On my last day in San Francisco, I had the opportunity to attend Container Camp. It was quite pleasing to be at a conference which was completely focussed on the container ecosystem. I felt the conference was divided into different themes - the morning starting with Container orchestration focussed talks & updates from different tools and OCI, afternoon focussed on container security and evening seemed to be some random stuff. Here are some of the highlights and some points I found interesting from the conference.

Container orchestration

Alex Williams from The New Stack gave a very good insight into the survey results about Container Orchestration. One thing that surprised me was that Kubernetes seemed to be the most popular tool used for container orchestration, followed by things I expected to see such as bash scripts, configuration management tools such as ansible, chef, etc. Also configuration management seemed to be lower in priority when looking for container orchestration tools or Containers as a Service. I couldn’t find the presentation deck, but the New Stack folks should be publishing the full report soon is what Alex said.

Casey Bisson from Joyent had a wonderful slide deck, but the story he told and the way he approached it was even better. I really enjoyed his talk. I felt the talk was themed around a simple idea - You should put your orchestrator in your local development environment. The way he put forth this idea is by relating to the sci-fi movies and what we could learn from them. Another thing pointed out and a quote I’ve always remember telling others is that “Containers are not a solution to all your problems”. Containerizing all things won’t simply resolve all your problems. Running docker in dev is easy, but when you talk about running docker in production you need to look at a bunch of things as you can see in the image below.

things you need in place for docker in production

Tooling Updates about Docker, OCI and Kubernetes

Mano Marks from Docker spoke about the new things in Docker engine 1.13 such as native support for OSX and Windows available in beta. So the deal is that there are still virtual machines running in the background for both OSX and Windows. It is just that now you don’t need to install Virtualbox, Docker uses the native xhyve for OSX and Hyper-V for Windows. It is also expected to improve the performance of Docker on OSX and Windows. It also support OCI specification as it now runs on containerd and runc. Also supports other architectures such as arm, i686, etc.

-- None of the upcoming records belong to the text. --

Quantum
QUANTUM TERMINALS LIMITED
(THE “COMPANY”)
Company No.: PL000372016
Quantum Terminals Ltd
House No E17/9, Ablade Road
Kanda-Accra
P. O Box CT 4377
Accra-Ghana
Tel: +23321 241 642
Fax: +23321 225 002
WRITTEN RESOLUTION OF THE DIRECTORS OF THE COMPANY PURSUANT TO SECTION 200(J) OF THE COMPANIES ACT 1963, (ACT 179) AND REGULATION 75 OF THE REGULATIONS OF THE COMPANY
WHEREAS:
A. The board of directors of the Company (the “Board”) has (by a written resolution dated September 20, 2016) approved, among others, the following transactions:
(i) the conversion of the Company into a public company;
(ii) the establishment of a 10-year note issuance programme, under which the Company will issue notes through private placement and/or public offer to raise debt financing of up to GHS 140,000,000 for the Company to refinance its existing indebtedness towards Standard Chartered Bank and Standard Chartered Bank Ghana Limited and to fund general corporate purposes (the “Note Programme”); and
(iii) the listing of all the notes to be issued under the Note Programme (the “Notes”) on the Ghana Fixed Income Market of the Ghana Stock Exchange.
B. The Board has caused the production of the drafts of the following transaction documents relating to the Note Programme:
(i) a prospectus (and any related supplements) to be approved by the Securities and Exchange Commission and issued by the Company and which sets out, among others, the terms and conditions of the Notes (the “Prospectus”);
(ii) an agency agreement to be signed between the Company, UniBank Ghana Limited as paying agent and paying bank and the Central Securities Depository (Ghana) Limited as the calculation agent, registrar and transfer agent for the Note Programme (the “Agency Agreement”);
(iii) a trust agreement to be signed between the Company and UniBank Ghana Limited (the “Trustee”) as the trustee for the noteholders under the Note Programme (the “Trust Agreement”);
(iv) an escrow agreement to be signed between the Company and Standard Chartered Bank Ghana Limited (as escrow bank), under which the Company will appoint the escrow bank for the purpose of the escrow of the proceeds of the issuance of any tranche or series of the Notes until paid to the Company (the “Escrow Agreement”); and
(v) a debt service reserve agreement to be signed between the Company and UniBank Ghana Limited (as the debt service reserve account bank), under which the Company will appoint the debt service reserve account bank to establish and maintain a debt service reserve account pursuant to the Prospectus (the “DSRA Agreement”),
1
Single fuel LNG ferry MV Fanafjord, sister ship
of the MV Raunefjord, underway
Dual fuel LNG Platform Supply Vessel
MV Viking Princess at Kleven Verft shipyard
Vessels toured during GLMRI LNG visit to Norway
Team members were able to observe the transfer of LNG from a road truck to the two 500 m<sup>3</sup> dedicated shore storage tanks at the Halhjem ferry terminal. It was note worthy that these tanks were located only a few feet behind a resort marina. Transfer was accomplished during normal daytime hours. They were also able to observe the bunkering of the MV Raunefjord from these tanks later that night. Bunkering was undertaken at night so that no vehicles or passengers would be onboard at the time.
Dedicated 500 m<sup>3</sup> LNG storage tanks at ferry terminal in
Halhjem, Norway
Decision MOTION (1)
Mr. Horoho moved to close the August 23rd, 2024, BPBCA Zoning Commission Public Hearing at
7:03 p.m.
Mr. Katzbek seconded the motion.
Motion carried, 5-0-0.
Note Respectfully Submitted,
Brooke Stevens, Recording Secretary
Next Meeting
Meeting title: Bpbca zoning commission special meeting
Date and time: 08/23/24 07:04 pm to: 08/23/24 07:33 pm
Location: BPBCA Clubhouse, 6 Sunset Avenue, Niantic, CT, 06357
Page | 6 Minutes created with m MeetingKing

Brandon Philips from CoreOS spoke about the Open Container Initiative (OCI) and how it started off with appc. This was an interesting story about the growth and adoption of the OCI for the image specification. rkt already follows the specification, but it is good to see that docker has also joined in with the latest release. The talk also briefly covered the Container Network Interface (CNI) and Container Network Model (CNM). I need to read more about this, but what I understood was that both CNI and CNM are distinct mechanisms to control the networking of the containers. CNI seems to be a flexible json specification based approach which defines a network namespace and then passes control over to a CNI plugin which can basically define the bridges, maintain the network state, etc. CNM on the other hand defines a network and endpoints which can be attached to containers. He also posted his slide deck which you can find here.

CNI vs. CNM

Tim Hockin from Google spoke about the updates in Kubernetes 1.3. After giving a really nice intro to Kubernetes in 45 seconds, he managed to do 3 demos (which was impressive!) highlighting the Multi-zone support, new deployment methods allowing rolling deploys and DaemonSets. I also liked the batched processing with Jobs in Kubernetes.

Intro to Kubernetes

Container Security

Thomas Cameron from RedHat gave an introduction to container security covering the different aspects of security including cgroups, the different namespaces, linux capabilities and SELinux.

Cythia Thomas from @midokura spoke about container network security and kuryr a Docker network plugin for Openstack.

Other random topics

I could just attend one talk by Jessie Frazelle from Mesosphere who spoke about Containers vs. Sandboxes. The talk was daringly presented without any slides and just as a demo, where she used binctr to create some statically linked binaries embedded in containers which you can run completely unprivileged. She used libcontainer running with unprivileged access utilizing the user namespaces to run the binaries. The learnings from this talk were pretty great and I especially liked a quote she made - “cgroups are what processes use and namespaces are what processes see” clearly explaining the difference between cgroups and namespaces.

There were also lightning talks and some other talks in the end of the day but I couldn’t attend as I had to leave early to catch my flight home. In general I liked the conference, but I would’ve loved to stay back and mingle with the folks at the conference or having some open spaces would’ve been perfect.